Today, the G7 statement supports the use of strategic oil reserves to respond to the situation, with oil prices becoming the core driving force in the market, potentially overshadowing tonight's U.S. February inflation data. Trump stated that the conflict will end soon, which eased market sentiment slightly, but there is still close attention on the evolution of the situation. Although inflation data is usually a key indicator, the impact of this release on the market and Federal Reserve policy may be limited, as geopolitical uncertainty has reduced investors' focus on economic indicators. Thanks to the resilience of the global economy, the current risk of stagflation is far lower than during the Russia-Ukraine conflict in 2022. Although the market is concerned about soaring oil prices triggering inflation shocks, the probability of sustained inflation is not high, and the one-year inflation breakeven rate in the U.S. has already broken upward, while medium- and long-term interest rates remain stable.
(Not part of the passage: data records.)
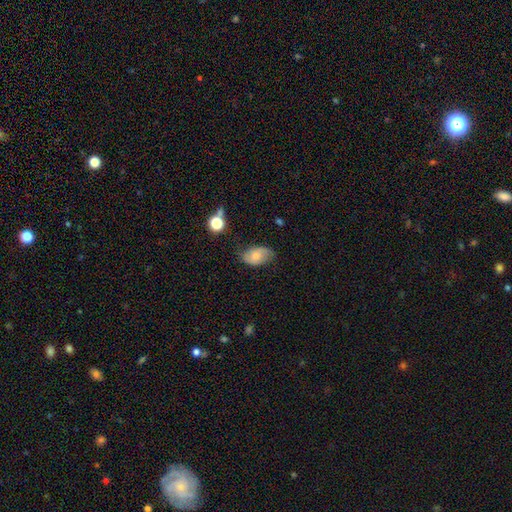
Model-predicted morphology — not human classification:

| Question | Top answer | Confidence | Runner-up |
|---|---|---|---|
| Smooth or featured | smooth | 64% | featured or disk (28%) |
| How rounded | in between | 90% | round (9%) |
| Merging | none | 67% | minor disturbance (25%) |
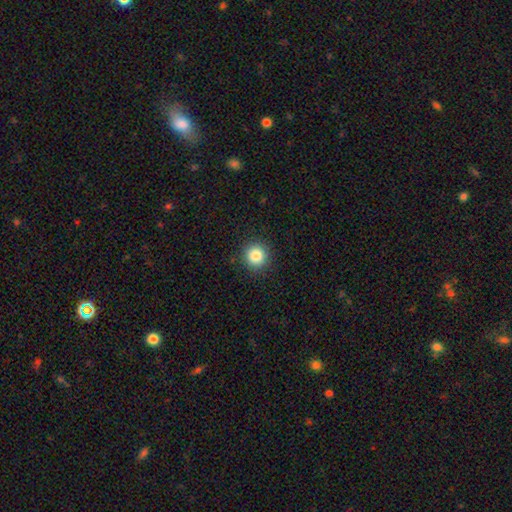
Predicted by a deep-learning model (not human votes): This appears to be a smooth galaxy with no disk features (85%) that is round (94%). Merging: none (92%).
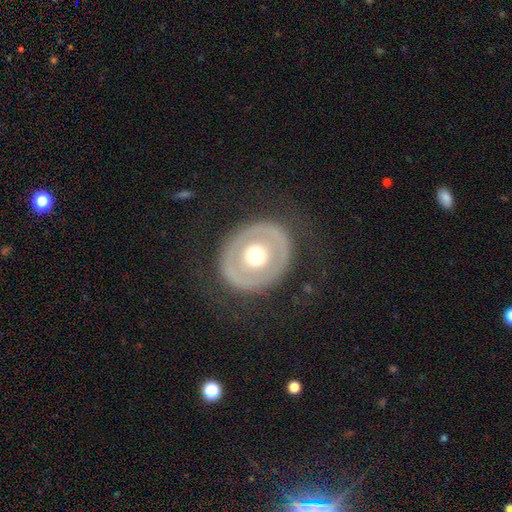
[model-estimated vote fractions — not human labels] A featured or disk galaxy (56%) with no bar (89%), no spiral arms (89%) and a moderate central bulge (67%).

Vote fractions:
- Smooth or featured? featured or disk: 56% / smooth: 38% / star or artifact: 6%
- Edge-on disk? no: 94% / yes: 6%
- Bar? no: 89% / weak: 7% / strong: 4%
- Spiral arms? no: 89% / yes: 11%
- Bulge size? moderate: 67% / large: 24% / small: 6% / dominant: 2% / none: 1%
- Merging? none: 78% / minor disturbance: 12% / major disturbance: 9% / merger: 1%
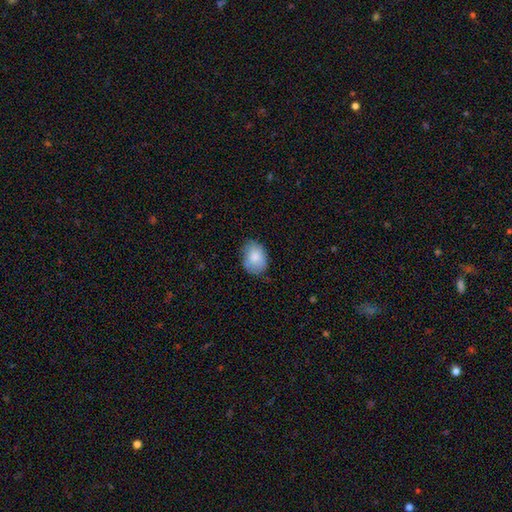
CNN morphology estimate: Smooth or featured? smooth (82%)
How rounded? in between (72%)
Merging? none (71%)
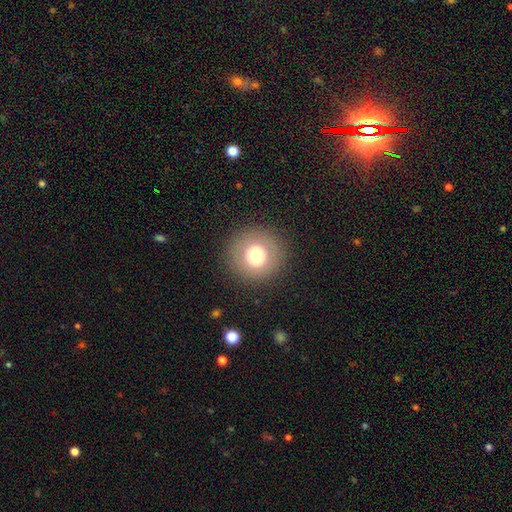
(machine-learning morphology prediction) smooth 73%, featured or disk 15%, star or artifact 12%. Down the decision tree: how rounded — round (96%); merging — none (90%).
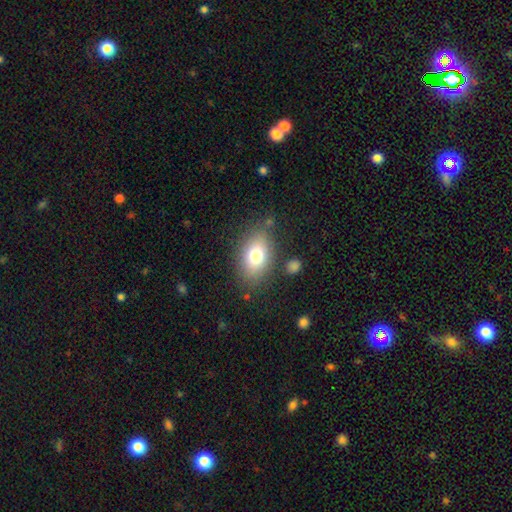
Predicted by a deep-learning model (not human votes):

In the cryptocurrency market, since late February, the short-term holders' SOPR indicators for
#BTC and
#ETH have rebounded, indicating strong spot demand, sufficient to absorb selling pressure, and the market structure is becoming healthier. This shows that new entrants have not exhibited panic selling, and the 'weaker hands' have been cleaned out. Against the backdrop of increased geopolitical risks and traditional market volatility, BTC's safe-haven attributes are expected to be highlighted. If high oil prices are accompanied by stable long-term inflation expectations, the Federal Reserve's policy constraints and falling real interest rates will create a favorable environment for BTC, and the warming of short-term holder indicators will also lay the foundation for subsequent price increases.